İncelenen Metin:
════════

0 0
Read Time:10 Minute, 39 Second

uluderecenaze1_thumbM. Can YÜCE / Şırnak- Roboski Katliamı, TC’nin Kürdistan Politikasının Özüdür, TC’nin Kürt Halkına Bakışının Sahici Aynasıdır!
Çok açık ki, 35 insanımızın hunharca katledilmesi, ne bir “Operasyon kazası”, ne de bir rastlantıdır! Daha öncesi bir yana, TC tarihi, özellikle Kürdistan politikasının satırbaşlıkları, bunun böyle olduğunu çok açık bir biçimde ortaya koymaktadır!
Şırnak- Roboski Katliamı, Koçgiri’den başlayan, Piran-Palu’dan, Ağrı’dan, Zilan’dan geçen, Dersim’de soykırım boyutlarına tırmanan “Tedip ve Tenkil” çizgisinin güncel ve vahşi bir uygulamasıdır!

════════

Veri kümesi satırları
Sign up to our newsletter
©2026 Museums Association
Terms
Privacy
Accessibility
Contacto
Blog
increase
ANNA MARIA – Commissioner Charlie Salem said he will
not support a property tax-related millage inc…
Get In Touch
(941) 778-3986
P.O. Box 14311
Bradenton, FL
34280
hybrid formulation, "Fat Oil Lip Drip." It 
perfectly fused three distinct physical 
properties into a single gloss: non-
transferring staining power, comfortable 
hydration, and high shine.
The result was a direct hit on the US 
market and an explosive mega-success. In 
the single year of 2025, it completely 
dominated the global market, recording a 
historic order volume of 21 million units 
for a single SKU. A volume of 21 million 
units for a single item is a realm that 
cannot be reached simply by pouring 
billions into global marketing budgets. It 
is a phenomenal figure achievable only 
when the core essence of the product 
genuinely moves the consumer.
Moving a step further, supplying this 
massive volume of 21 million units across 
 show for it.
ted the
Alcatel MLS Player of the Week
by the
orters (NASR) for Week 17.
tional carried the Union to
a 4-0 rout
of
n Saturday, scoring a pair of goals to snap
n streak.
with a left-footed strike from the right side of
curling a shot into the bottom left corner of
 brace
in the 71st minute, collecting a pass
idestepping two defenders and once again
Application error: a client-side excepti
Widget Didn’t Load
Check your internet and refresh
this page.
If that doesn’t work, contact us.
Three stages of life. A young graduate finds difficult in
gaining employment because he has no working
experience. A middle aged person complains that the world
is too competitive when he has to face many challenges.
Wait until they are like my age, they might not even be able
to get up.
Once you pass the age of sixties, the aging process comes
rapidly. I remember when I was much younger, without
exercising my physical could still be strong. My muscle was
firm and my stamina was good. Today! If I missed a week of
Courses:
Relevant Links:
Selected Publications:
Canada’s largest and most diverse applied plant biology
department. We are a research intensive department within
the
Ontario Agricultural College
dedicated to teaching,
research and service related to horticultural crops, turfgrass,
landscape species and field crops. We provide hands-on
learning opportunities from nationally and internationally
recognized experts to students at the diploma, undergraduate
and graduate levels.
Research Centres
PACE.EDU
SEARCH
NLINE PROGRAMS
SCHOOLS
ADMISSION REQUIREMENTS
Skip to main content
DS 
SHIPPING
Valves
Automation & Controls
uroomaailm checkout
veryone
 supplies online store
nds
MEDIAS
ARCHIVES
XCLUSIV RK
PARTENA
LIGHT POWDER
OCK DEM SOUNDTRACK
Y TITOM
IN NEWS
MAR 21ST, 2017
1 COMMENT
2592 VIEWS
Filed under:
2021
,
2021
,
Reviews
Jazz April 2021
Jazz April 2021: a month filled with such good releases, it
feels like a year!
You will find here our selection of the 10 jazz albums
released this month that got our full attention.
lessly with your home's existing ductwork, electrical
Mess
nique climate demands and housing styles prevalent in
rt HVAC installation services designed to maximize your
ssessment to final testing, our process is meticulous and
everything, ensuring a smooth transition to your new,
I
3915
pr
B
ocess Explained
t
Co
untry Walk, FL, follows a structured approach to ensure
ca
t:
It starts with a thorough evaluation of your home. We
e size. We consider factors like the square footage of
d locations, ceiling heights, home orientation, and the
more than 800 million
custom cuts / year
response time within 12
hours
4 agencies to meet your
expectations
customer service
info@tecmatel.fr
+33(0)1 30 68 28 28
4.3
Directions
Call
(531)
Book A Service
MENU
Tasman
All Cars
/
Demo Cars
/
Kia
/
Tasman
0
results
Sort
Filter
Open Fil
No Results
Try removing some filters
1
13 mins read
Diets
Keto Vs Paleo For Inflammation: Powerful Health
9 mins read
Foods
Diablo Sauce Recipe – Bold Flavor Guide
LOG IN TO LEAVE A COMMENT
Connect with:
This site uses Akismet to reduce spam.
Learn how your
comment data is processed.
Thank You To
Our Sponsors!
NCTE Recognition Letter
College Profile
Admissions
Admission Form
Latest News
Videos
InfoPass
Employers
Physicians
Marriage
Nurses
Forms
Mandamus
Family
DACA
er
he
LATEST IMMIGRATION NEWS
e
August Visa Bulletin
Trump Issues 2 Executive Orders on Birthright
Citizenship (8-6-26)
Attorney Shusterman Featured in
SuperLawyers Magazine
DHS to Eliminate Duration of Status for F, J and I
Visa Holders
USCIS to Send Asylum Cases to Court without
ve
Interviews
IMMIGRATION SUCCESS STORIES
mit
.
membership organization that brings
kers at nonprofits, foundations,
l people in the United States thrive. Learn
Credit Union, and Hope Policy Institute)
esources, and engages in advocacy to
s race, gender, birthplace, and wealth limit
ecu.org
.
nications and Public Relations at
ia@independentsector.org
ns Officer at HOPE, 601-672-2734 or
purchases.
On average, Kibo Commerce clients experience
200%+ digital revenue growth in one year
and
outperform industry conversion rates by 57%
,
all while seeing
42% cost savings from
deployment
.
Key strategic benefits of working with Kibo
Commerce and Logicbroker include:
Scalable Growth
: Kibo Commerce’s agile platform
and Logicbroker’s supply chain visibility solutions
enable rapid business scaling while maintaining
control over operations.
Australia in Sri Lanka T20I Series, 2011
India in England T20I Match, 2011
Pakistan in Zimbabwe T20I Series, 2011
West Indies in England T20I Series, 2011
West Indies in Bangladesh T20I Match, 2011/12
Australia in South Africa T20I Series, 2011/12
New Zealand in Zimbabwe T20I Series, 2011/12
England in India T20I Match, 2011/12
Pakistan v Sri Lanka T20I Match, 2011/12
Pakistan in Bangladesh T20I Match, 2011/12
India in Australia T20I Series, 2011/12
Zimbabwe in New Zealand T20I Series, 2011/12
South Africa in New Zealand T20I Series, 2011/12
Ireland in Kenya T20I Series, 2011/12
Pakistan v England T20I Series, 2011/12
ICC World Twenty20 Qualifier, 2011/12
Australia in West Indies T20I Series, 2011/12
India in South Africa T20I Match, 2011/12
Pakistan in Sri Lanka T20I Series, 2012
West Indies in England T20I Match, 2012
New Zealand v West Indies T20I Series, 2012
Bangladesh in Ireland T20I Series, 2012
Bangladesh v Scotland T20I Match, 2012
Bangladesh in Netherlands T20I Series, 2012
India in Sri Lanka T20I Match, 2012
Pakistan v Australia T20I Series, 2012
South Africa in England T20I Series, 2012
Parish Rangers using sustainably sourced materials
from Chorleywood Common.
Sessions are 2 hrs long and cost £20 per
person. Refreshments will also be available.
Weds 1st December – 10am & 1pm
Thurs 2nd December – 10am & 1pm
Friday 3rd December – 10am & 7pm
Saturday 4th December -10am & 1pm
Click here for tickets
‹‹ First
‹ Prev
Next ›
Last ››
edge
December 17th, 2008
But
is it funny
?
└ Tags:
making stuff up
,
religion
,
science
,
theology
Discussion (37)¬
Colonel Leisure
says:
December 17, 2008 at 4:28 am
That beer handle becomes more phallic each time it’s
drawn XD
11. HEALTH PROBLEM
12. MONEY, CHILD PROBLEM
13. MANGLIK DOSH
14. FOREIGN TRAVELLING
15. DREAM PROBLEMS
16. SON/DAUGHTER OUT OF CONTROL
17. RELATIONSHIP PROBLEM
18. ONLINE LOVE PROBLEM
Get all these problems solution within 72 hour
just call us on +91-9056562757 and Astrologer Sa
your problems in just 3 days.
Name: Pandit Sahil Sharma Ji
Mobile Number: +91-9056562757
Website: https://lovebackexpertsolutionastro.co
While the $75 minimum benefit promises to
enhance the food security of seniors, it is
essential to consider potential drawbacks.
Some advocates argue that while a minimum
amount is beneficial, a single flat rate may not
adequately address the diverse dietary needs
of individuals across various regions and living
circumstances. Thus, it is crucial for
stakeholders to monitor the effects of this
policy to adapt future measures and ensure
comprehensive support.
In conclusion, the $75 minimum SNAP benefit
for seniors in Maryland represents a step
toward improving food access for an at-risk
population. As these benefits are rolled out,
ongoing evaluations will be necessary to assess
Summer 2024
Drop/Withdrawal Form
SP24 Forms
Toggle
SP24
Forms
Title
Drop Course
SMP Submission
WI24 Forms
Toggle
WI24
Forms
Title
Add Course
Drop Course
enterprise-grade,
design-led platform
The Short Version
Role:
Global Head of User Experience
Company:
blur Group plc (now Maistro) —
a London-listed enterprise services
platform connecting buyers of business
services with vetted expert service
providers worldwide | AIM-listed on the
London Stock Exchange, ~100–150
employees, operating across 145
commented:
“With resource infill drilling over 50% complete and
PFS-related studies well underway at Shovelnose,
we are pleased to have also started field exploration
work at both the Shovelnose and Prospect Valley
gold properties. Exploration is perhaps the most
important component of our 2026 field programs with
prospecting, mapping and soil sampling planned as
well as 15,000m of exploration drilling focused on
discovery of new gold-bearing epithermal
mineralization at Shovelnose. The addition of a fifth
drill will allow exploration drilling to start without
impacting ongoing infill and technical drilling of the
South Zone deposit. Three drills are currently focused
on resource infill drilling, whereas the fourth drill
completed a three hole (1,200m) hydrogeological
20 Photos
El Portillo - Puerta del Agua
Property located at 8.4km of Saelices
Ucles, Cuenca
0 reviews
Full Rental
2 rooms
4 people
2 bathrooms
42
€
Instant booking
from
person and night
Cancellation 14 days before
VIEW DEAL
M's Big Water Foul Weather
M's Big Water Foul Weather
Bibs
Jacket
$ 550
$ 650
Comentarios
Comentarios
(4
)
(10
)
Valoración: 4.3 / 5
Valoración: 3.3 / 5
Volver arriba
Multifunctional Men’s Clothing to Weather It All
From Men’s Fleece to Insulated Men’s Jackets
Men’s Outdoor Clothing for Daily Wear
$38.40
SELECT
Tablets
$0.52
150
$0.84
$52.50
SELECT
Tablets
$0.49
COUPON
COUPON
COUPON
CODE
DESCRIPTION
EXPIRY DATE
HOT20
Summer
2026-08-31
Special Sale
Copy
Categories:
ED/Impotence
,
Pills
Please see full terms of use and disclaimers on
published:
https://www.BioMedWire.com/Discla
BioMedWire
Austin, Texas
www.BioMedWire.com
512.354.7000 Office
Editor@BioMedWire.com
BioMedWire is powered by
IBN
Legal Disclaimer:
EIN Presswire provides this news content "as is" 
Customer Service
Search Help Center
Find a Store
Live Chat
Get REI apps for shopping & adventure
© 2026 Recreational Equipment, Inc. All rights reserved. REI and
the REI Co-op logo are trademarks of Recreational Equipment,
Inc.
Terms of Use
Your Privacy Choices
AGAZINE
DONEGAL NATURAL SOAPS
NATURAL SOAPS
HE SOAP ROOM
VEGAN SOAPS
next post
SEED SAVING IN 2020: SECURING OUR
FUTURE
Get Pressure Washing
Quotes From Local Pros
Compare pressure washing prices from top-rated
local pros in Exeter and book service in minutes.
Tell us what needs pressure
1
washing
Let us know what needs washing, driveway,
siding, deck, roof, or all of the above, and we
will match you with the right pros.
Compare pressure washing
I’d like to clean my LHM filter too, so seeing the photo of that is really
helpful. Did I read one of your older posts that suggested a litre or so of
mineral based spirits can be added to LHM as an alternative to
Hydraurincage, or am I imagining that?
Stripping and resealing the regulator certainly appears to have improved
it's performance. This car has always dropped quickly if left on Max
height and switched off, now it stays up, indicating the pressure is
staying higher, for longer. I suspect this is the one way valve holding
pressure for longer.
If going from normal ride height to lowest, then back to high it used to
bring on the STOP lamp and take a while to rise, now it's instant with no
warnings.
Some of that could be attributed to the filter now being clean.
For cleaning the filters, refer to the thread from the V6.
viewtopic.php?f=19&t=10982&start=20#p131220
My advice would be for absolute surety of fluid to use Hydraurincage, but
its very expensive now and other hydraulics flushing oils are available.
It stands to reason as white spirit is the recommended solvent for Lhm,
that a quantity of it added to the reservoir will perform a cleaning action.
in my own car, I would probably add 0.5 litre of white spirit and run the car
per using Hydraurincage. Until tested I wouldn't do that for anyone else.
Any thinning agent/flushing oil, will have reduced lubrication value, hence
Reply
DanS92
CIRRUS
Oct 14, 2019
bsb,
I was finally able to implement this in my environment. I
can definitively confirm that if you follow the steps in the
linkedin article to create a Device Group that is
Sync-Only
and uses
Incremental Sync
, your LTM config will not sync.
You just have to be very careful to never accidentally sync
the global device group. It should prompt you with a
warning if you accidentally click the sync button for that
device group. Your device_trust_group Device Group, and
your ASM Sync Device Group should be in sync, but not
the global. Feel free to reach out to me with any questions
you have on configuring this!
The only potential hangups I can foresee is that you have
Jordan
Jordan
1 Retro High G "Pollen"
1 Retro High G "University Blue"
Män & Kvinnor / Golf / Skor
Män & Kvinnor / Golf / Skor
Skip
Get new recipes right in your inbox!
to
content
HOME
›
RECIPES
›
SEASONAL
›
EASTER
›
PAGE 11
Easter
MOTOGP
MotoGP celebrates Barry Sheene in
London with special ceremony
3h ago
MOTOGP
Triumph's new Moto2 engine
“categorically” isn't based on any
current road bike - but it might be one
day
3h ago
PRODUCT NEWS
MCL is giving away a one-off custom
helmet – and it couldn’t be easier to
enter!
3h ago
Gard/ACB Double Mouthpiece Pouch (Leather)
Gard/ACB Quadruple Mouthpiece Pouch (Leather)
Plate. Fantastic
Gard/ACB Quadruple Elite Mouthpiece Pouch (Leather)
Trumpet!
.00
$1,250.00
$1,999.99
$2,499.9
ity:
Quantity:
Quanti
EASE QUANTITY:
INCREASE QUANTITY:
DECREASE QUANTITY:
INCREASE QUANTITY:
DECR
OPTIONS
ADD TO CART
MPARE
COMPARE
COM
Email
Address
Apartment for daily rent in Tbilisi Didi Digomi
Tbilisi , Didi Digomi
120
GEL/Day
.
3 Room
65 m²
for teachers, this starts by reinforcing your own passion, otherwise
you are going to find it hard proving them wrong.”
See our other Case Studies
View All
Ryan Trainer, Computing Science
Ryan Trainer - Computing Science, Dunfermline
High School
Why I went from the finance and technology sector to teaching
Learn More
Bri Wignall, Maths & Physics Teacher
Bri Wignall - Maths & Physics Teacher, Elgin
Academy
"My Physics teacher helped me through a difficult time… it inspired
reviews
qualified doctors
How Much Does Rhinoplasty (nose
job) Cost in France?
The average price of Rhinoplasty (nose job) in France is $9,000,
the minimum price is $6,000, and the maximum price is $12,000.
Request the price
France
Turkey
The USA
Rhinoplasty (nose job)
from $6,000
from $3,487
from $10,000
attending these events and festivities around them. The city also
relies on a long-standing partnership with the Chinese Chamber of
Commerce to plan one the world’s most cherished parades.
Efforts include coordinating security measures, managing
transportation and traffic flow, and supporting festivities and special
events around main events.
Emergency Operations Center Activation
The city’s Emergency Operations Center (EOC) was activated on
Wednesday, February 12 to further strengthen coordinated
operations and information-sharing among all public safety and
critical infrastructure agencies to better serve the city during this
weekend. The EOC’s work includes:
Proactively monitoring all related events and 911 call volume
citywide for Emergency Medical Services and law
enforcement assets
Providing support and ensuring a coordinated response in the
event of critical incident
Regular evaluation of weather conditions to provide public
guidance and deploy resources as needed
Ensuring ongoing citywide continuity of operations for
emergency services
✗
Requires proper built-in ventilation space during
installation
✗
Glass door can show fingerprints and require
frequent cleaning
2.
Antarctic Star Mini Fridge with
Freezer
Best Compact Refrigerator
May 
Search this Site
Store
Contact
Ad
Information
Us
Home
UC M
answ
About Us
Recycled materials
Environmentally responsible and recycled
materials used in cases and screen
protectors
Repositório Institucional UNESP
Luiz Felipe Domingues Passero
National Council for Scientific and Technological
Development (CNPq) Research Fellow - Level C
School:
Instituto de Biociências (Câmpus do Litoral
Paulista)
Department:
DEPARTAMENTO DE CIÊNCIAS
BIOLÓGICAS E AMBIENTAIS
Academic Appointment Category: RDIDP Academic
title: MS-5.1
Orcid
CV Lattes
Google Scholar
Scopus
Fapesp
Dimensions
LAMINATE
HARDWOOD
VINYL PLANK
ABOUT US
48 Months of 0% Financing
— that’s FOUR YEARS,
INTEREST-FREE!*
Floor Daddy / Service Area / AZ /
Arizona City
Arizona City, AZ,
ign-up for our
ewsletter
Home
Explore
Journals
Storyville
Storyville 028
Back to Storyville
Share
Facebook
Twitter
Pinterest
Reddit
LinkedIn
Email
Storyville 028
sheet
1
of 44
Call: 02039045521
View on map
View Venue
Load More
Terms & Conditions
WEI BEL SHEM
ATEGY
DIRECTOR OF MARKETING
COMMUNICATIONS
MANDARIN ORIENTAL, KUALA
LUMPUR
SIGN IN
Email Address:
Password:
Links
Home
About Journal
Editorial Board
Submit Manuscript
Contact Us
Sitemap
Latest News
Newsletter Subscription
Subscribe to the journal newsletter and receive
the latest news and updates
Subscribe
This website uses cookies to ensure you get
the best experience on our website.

════════

Uygulanacak Talimat: Roboski katliamı üzerine metinde "uluderecenaze1_thumbM. Can YÜCE" sözcüklerini içeren yerle açılıp "vahşi bir uygulamasıdır!" ile kapanan bölümü birebir yazın.

Tamamlanan Görev:
uluderecenaze1_thumbM. Can YÜCE / Şırnak- Roboski Katliamı, TC’nin Kürdistan Politikasının Özüdür, TC’nin Kürt Halkına Bakışının Sahici Aynasıdır!
Çok açık ki, 35 insanımızın hunharca katledilmesi, ne bir “Operasyon kazası”, ne de bir rastlantıdır! Daha öncesi bir yana, TC tarihi, özellikle Kürdistan politikasının satırbaşlıkları, bunun böyle olduğunu çok açık bir biçimde ortaya koymaktadır!
Şırnak- Roboski Katliamı, Koçgiri’den başlayan, Piran-Palu’dan, Ağrı’dan, Zilan’dan geçen, Dersim’de soykırım boyutlarına tırmanan “Tedip ve Tenkil” çizgisinin güncel ve vahşi bir uygulamasıdır!